Police officers plead not guilty to civil rights charges

BUFFALO, N.Y. (WIVB) – Two Buffalo Police officers and a former officer were arraigned on federal civil rights violations, and pleaded not guilty, Monday afternoon.

The three defendants are accused of using excessive force when they arrested four teenagers back in 2009, but the entire case revolves around a BB gun the teenagers used in a drive-by shooting, and the officers are accused of turning the gun on the teenagers.

Detective Raymond Krug, Officer Joseph Wendel, and Lt. Gregory Kwiatkowski are charged with felony civil rights violations. Kwiatkowski retired three years ago. The three defendants could face prison time, if convicted.

“The felony counts are for civil rights violations, and for conspiring to violate civil rights, and those are punishable by a maximum of 10 years imprisonment, and a $250,000 fine,” said Assistant U.S. Attorney Paul Campana outside of court.

The teenagers were arrested for shooting into a crowd at near Treehaven Road in the University District, wounding two people, on May 31, 2009.

Two of the teenagers accused the arresting officers of abuse, with one of the teens getting shot twice with the BB gun.
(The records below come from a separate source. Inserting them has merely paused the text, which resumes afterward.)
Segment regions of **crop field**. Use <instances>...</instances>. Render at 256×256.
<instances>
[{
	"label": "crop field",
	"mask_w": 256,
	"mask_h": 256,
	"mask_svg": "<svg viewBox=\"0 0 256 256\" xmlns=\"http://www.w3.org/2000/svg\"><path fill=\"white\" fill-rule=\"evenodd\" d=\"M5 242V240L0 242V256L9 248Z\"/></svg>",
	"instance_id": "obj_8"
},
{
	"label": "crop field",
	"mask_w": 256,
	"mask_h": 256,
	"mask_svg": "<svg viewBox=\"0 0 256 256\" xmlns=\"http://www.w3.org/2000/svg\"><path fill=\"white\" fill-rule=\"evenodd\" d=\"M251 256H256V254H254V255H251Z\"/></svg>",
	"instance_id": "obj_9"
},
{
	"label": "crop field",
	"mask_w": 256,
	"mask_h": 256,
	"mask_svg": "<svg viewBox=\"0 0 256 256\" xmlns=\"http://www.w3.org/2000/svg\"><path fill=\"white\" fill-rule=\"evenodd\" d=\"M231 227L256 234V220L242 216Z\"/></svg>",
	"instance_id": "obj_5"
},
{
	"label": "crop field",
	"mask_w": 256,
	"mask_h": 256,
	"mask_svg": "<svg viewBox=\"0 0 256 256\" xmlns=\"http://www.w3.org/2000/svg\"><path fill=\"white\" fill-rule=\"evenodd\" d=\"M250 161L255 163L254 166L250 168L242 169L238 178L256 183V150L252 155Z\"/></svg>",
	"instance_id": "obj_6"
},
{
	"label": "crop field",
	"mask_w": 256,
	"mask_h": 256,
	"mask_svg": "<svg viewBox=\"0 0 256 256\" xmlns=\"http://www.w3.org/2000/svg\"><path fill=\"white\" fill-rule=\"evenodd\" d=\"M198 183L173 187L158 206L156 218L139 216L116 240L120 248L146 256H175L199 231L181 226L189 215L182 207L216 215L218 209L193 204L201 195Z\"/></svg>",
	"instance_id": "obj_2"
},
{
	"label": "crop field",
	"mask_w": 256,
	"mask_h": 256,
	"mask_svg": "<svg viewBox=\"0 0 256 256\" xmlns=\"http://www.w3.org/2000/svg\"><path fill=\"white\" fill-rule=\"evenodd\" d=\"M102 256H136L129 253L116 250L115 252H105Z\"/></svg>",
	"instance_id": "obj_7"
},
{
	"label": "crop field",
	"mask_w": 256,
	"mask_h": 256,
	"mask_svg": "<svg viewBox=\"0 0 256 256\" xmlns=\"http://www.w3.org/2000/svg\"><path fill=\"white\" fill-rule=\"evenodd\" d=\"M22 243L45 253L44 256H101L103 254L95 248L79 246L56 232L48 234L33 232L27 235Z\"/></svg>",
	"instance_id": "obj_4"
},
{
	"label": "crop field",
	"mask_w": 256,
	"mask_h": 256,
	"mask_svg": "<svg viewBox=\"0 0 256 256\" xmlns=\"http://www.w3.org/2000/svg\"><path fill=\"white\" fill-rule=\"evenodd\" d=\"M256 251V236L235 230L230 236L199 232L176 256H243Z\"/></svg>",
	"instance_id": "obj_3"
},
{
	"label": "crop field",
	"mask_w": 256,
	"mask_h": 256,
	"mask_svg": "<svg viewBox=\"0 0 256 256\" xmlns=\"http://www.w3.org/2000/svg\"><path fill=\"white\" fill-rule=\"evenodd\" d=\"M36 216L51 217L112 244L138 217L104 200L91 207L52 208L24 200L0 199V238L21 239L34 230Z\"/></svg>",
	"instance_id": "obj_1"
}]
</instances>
The two settled civil claims against the city back in December. All four teenagers eventually pleaded guilty to reduced charges in City Court in July 2009.

“As I understand it, the decision to settle that case was strictly made by the City of Buffalo. The officers were not consulted about that,” said Rodney Personius, the defense lawyer for Joseph Wendel.

Could that settlement affect the outcome of the civil rights case in federal court? “It won’t address the civil case at all. Our office brings criminal charges only in these matters, and that is what I am here to represent the government on,” answered Campana.

The federal indictments were announced last week, just days before the statute of limitations would have expired to charge the three, which raises a number of questions about the strength of the government’s case.

“If it was a strong case, and it happened in 2009, you would think it would have been prosecuted far earlier than it was prosecuted. So that is a big question on everyone’s mind,” added Terrence Connors of the Connors and Vilardo law firm, and represents Ray Krug.

Krug and Wendel are suspended without pay. Federal Magistrate Kenneth Schroeder released all three defendants without requiring bail.

Their civil rights trial is set to start in October.